The gap between the two has been building for some time. Leaving aside a debate about the politicisation of labour data in an election year, the difference between the two sets of stats at the very least creates some doubt about the real strength of the US labour market. The January NFP numbers also showed a fall in hours worked versus the prior month (34.1 Jan vs 34.3 Dec), a small but notable change given the likely reluctance of employers to commit to layoffs given hiring difficulties over the past few years - the first step in a business slowdown is to reduce hours worked. The more draconian move of sacking comes later.
While Friday’s NFP data saw the December employment data revised higher, the trend in 2023 had very much been about revising prior employment data lower. The participation rate remains stuck at a low 62.5%, and there are suggestions that the quality of new jobs has been low, with more people looking to take on part-time work while full-time employment has been falling. The government sector has been a key contributor to 2023 employment growth.
Economic growth comes from a combination of work done in an economy and how efficient that work is. Short of a productivity miracle (AI needs to do this right now..), then overstating the strength of the labour market may well mean overstating potential GDP growth.
With GDP growth and employment data questionable, the issue of the appropriate natural rate of interest then turns to the US fiscal position. The graph above shows the extraordinary situation of the US deficit - $1.7 trillion in 2023, and with Q1 fiscal year 2024 already clocking $500 billion, the deficit is nearing double digits even with unemployment at a historic low.
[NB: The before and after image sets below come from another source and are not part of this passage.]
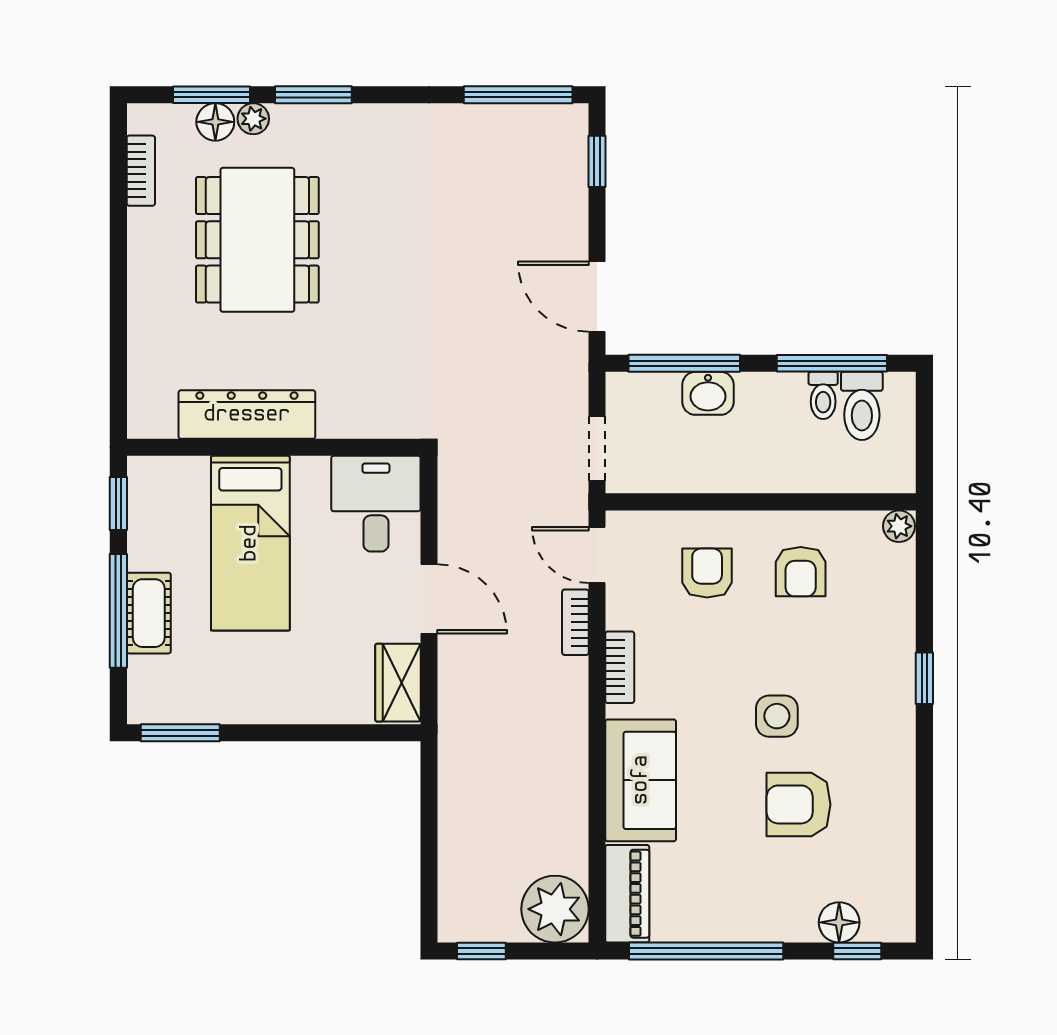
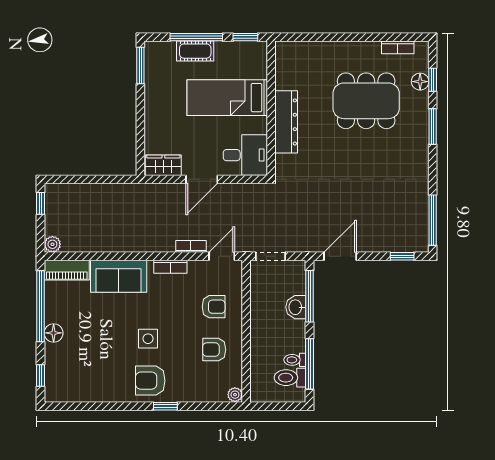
window: (211, 95) -> (433, 80), width x0.67
plant: (253, 119) -> (422, 99), removed
dresser: (247, 415) -> (286, 122), moved
armchair: (799, 804) -> (150, 381), moved, turned -90
plant: (555, 909) -> (52, 244), width x0.53, depth x0.53
floor lamp: (839, 922) -> (54, 333), moved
The question of the right rate of interest for the economy is therefore being complicated by the spiralling cost of interest payments on the Federal debt, a problem exacerbated by US Treasury sleight of hand in 2023 in favouring shorter-dated bill issuance over longer-dated maturities. This has been great for managing the yield curve and market liquidity, but adds to the government’s funding costs as short-dated interest rates are currently higher than long-dated ones.
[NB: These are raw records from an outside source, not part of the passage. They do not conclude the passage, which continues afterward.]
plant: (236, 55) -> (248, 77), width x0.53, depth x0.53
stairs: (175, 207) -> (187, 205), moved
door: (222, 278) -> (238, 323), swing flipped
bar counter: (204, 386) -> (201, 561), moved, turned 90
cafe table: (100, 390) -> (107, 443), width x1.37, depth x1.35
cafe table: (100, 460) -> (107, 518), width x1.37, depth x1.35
The graph above shows the rapid increase in the annual cost of servicing US Federal debt, now over $1 trillion per annum and likely to rise if the Fed stays higher for longer as seems to be the case. Deficits always rise during slow-downs and recessions as tax revenues fall and the automatic stabilisers of unemployment benefits kick in. A hard landing in the US would likely see a double-digit US Federal deficit.
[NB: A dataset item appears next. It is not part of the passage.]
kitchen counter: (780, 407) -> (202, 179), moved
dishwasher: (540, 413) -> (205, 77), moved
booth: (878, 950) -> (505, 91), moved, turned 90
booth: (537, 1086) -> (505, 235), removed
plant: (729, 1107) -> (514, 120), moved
A growing number of economists and market commentators are highlighting the risk of the government sector crowding out the private sector through ‘fiscal dominance’, and it worth noting that the strong US GDP data in Q4 (3.1% annualised growth) came with the US having to run a 7-8% annual fiscal deficit. While the bond market is still functional, the numbers are starting to raise eyebrows - and this is in the good times.
However it pans out, 2024 is going to be a key year for markets. The stock market (or parts of it) are acting like it’s a boom. The oil market is looking like it’s a recession. Inflation is sticky, and geopolitics aren’t helping. The labour market is ostensibly tight, but there are real questions about what’s going on under the hood. There are ongoing rumblings in the US banking sector, particularly with respect to commercial real estate. 2024 is going to be a year of real uncertainty - not least in divining what the right rate of interest is this year and in the coming ones. Good luck, Mr Powell.